Whenever I think about the complexities of my life or the lives of those close to me; I remember Michael Keaton as Batman trying to tell his girlfriend that he is Batman. He stutters and stammers after much avoidance and finally says, "My life is complicated." or something similar. Could just as well been you or I. Life is complicated and sometimes very difficult to believe much less explain. What we see on the outside often doesn't reflect what is on the inside. The inside is so diverse in nature that sometimes we find it hard to explain much less vocalize to others. When we consider the added elements of our lives the picture becomes even more crowded. Please understand that most of my life is complicated because of thoughts and actions I have actively participated in or pursued. When anyone tells me their lives are uncomplicated my first reactions is, "Yeah, right!" Should we just consider the secrets we have and haven't shared we could see that life is complicated.
James was the head of the Christian church first century in Jerusalem.

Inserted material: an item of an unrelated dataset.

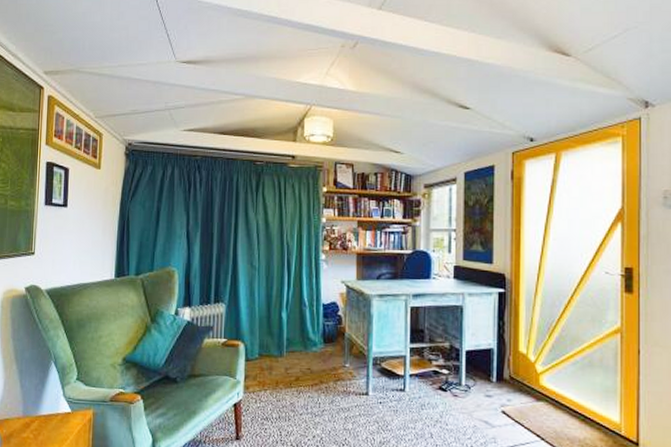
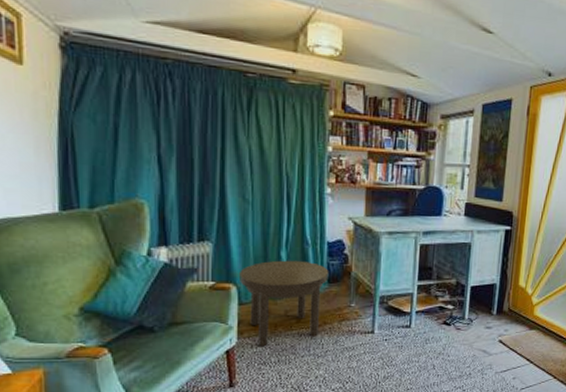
side table: none [247,320,325,403] -> present [240,260,329,347]

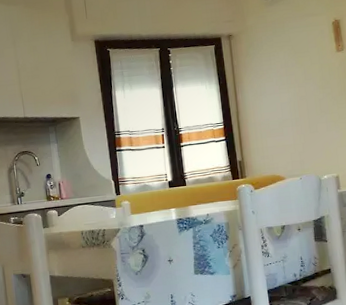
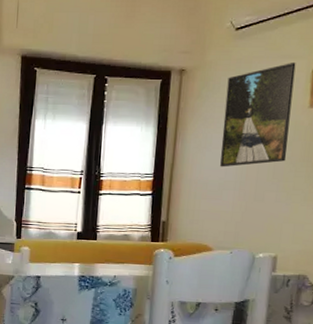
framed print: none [267,18,328,109] -> present [220,61,296,167]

He was the half brother of Jesus. When we consider that James was the younger brother of God we can be overwhelmed with what James must have felt like when he was little. "Why can't you be more like your brother?" It must have been very difficult for James and his siblings to hear that Jesus was not only their older brother but that he was a half brother who's father was THE Father God of the universe. Then to be asked to acknowledge that Jesus was God and ask him to be his Savior was the capstone to the complicated life of James. How could he explain to his classmates that his big brother was God. What could you expect when people laughed and humiliated him when he claimed Jesus as Savior? Your life and mine may be complex but James life, though complex, was one of clear dedication to the Son of God first and foremost.
I tell people that I live my life in a state of positive discontent. They look at me funny so I explain. I'm happy for where I am but long for where I need to be. I'm positively discontent with my current status and place in life. Long term I long to be home with Christ where I will forever be content. However, while here on earth I am discontented. Life is complicated partly because I am an alien here; a sojourner passing through to a better place. My life is full of history as is every one's. My story is less complicated than some and more complicated than others. The areas of my life that are uncomplicated are the ones where Jesus has control surrendered by me. The complicated ones are where I'm still growing and haven't given up control to one degree or another. My thought process is made more complex when I have multiple things going on at the same time. I have deficits that add to the complexity of life. So do you. That's where God comes in.
God sees and knows everything about me. He asks me to accept me as His creation. He cannot make mistakes and thus I am not a mistake. Neither are you. Think about that for a moment. You are not a mistake. Fat or thin, tall or short, red hair and freckles or no hair at all; you are just the way God intended you to be. The Bible says that we were put together in our mother's womb by the will and hand of God who knew you before you were conceived. Begins to make my head spin at the complexity of God's creation. Ultimately you and I need to accept the simple and clear love of God which is uncomplicated in this complicated world we live in. While we may not have the difficulty of growing up as James with the Savior of the world; we most certainly have complexities that have formed and exposed who we are.
Bottom line: I am a sinner who was in need and still is in need of the grace of God while I struggle to see myself as God sees me. I am saved by the grace of God who in a complex way set about to bring forgiveness of sin to all of mankind should they ask. Not only past sin, but present and future sin as well. People who do not know Jesus see the concept of Christianity as complex and hard to understand much less incorporate into their lives. The complexity of God is revealed to those who seek him. When we are enlightened the complexity turns to simplicity. Now if I could only settle these other areas of my life. I know that I need to stop making changes harder than they are. My choices are to choose Him who gave his life for mine. It's complex.